Despite the mortal danger to himself, Tolkachev declined to use classic tradecraft methods like dead drops. He insisted on face-to-face meetings because they enabled him to pass the maximum amount of information in the shortest period of time. Tolkachev’s goal was to hasten the demise of the corrupt Soviet regime, which he despised.
GTTAW was the codename for a technical operation which qualifies as a real-life Mission Impossible. Under pervasive KGB surveillance, CIA officers used sleight-of-hand magic to tap a top-secret, underground, communications cable which connected the Soviet nuclear weapons complex to the Soviet Ministry of Defense.
Once a month for several years, a CIA officer would take a stroll in Moscow accompanied by 20-25 KGB surveillants. At some point during the stroll, the CIA officer would lose the KGB surveillance team without the team realizing that they had lost the CIA officer. Then, he or she would proceed to the cable location, remove a manhole cover, climb down the manhole, and replace one recording tape with another on the top-secret cable.
Just imagine. We got every communication between the Soviet Ministry of Defense and their nuclear weapons complex for years!
The genius who catalyzed these and other amazing spy operations against the Soviet Union was another devout Catholic and Knight of Malta, Burton Gerber, who subsequently became a noted public speaker on the ethics of espionage.
The collectors played a crucial role in the execution of President Reagan’s successful strategy. For this, they merit a (+).
The Endgame
In 1985, two traitors within the CIA -- Aldrich Ames and Edward Lee Howard -- gave the KGB the names of all our spies in the Soviet Union as well as the GTTAW technical operation. GTTAW was shut down and all of our spies, including Tolkachev, were executed.
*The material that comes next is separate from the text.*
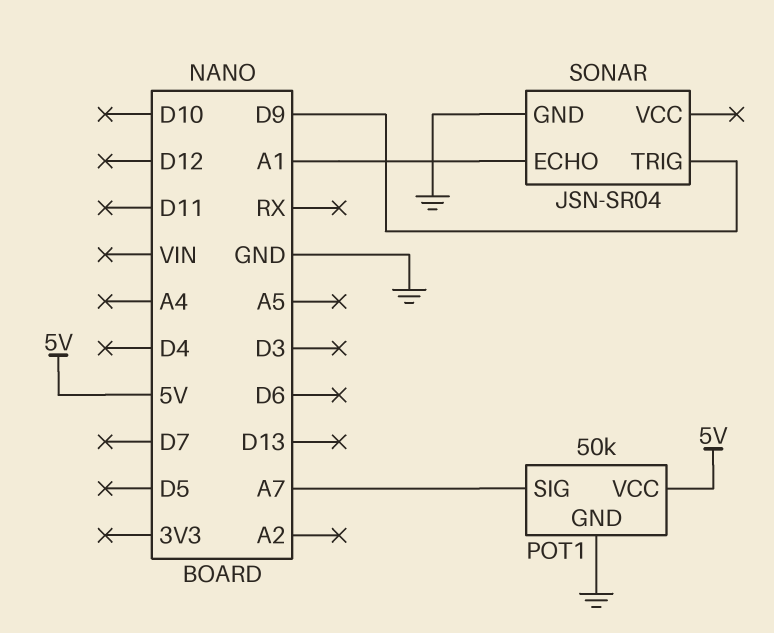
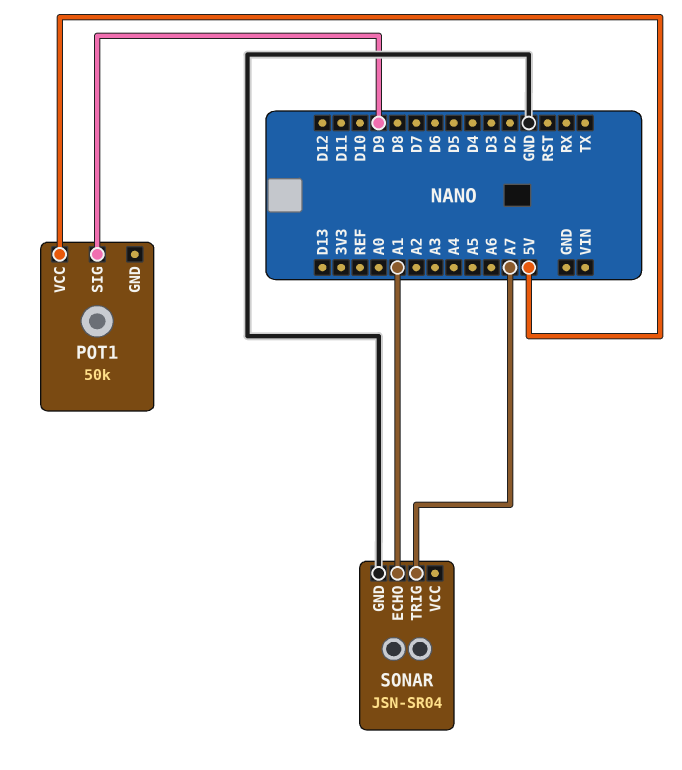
POT1 pin GND: GND -> none
POT1 pin SIG: A7 -> D9
SONAR pin TRIG: D9 -> A7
Mikhail Gorbachev had just become General Secretary on 11 March 1985, however. When he learned that the CIA had recruited a dozen spies inside the KGB, Gorbachev understood that Soviet communism had lost its ideological appeal even for KGB officers sworn to serve as “the Sword and the Shield of the Soviet Communist Party.” When he learned about the comprehensive intelligence on Soviet weapons systems provided by GTTAW and Adolf Tolkachev, Gorbachev had to assume that Reagan’s Strategic Defense Initiative might actually work.
Stunned, Gorbachev had to face the reality that the Soviet Union was in real trouble. To buy time, he met Reagan in Geneva on 20 November 1985 and began to negotiate real reductions in nuclear weapons.
Assessments of Casey
Reagan won re-election in 1984 by an even greater landslide, 525 to 13 electoral votes. The Democratic candidate, former Vice President Walter Mondale, was a personal friend of my father so I could not bring myself to vote against him. At the same time, I could not vote against Reagan who was doing such an incredible job against the Soviet Union. Hence, I didn’t vote for the only time in my life.
Bill Casey made serious mistakes during the second term, particularly on Iran and Nicaragua. You should read about them in The Spy Masters by Chris Whipple, pp 109-135. Casey had a seizure in his office in December 1986 and he died of a brain tumor the following May. In his memoirs, former Secretary of State George Schultz is harsh in his assessment of Casey. There is some validity to Schultz’s critique.
But I am assessing Casey’s leadership in the demise of the Soviet Union. In that context, I think of Teddy Roosevelt’s famous speech, The Man in the Arena. “Credit belongs to the man who … spends himself in a worthy cause, who at best knows in the end the triumph of high achievement, and who at the worst, at least fails while daring greatly."
Bill Casey helped Ronald Reagan destroy the “Evil Empire” which was the Soviet Union. For this, he merits a (+).
Wow! Thank you, Kent. I would love to see the actual document!
This is excellent Bruce, come down and see the Reagan Library sometime and I will give you a good tour and show you where Directive 32 is shown.